J.A. Bayona directed. Sergio G. Sánchez wrote. Naomi Watts as Maria Bennett. Ewan McGregor as Henry Bennett. Tom Holland (film debut) as Lucas. Samuel Joslin and Oaklee Pendergast as the younger sons. Geraldine Chaplin in a small role. Based on the real experience of Maria Belón and her family during the 2004 Indian Ocean tsunami. Filmed in Spain and Thailand. Released October 2012 in Spain. Approximately forty-five million dollar budget. One hundred and eighty million worldwide gross. Naomi Watts nominated for Best Actress Oscar.

The Verdict

9/10. The disaster sequence is one of the most physically demanding pieces of filmmaking of the 2010s. The performances are excellent. The film’s choice to center a Spanish family in a Thai disaster is defensible and also a real limitation. Watch it. Be prepared for the wave.


FAQ

Is it based on a true story?

Yes. The Belón family was on holiday in Khao Lak, Thailand when the tsunami hit on December 26, 2004. All five family members survived. Maria Belón was a consultant on the film.

Why is the family Spanish in real life but British in the film?

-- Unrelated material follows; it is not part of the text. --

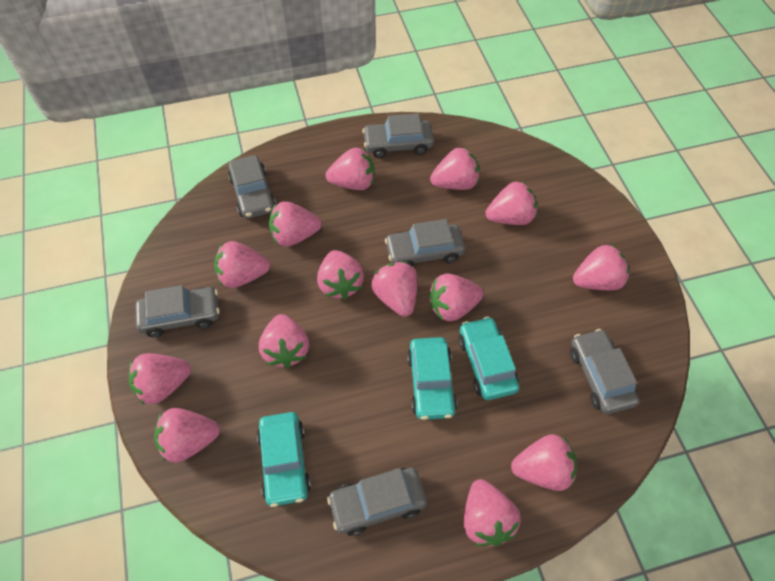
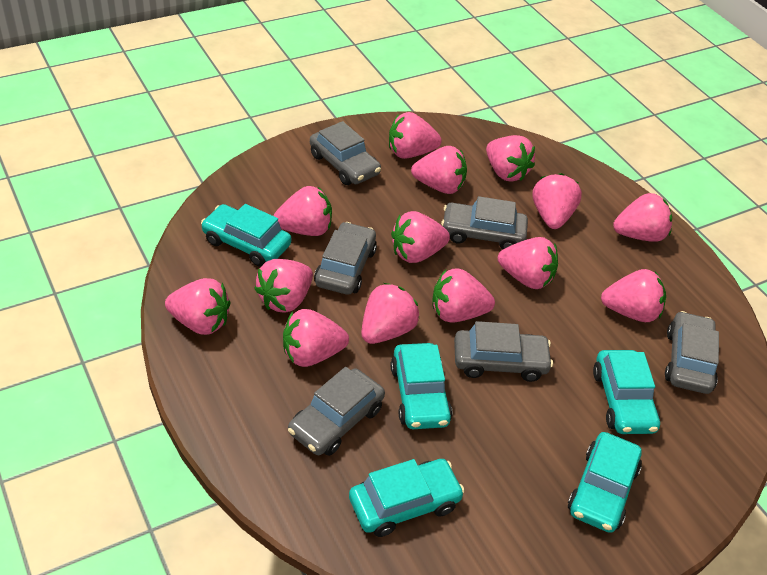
turquoise car: [257,412,311,507] [407,337,457,420] [458,317,519,400] = 3 -> [201,204,292,267] [349,459,465,537] [391,343,452,429] [568,432,642,533] [593,350,660,434] = 5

Casting and financing decisions. The producers wanted English-language casting for international distribution. Naomi Watts and Ewan McGregor were attached. The family’s nationality was changed to match.

Is the tsunami CGI?

A combination of practical effects and CGI, with the practical work dominating the scenes featuring the cast. Naomi Watts spent significant time in water tanks. The damage shown after the wave was largely practical set construction.

Is Tom Holland really making his film debut?

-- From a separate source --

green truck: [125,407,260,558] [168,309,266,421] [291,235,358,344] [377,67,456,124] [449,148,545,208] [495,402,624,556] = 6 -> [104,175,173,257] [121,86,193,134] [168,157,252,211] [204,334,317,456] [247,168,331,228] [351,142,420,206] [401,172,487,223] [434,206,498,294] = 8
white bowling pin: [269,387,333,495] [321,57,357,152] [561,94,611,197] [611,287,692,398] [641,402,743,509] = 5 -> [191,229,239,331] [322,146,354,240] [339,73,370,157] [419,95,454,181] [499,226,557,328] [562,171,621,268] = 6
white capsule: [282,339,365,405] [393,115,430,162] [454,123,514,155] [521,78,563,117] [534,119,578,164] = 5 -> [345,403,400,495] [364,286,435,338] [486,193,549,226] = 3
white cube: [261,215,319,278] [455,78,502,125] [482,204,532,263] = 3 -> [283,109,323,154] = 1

Yes. He had a stage background, including playing Billy in Billy Elliot on the West End. The Impossible was his first film role.

How accurate is it to the real event?

The family’s experience is depicted with reasonable accuracy, with some compression and dramatization. The conditions in Thai hospitals after the disaster are accurately portrayed.

How does it compare to other disaster films?

Better than almost all of them. The Towering Inferno is the only other disaster film at this level. Most modern disaster films focus on spectacle. The Impossible focuses on survival.

Should I watch this?

Yes, but only when you are emotionally ready for it.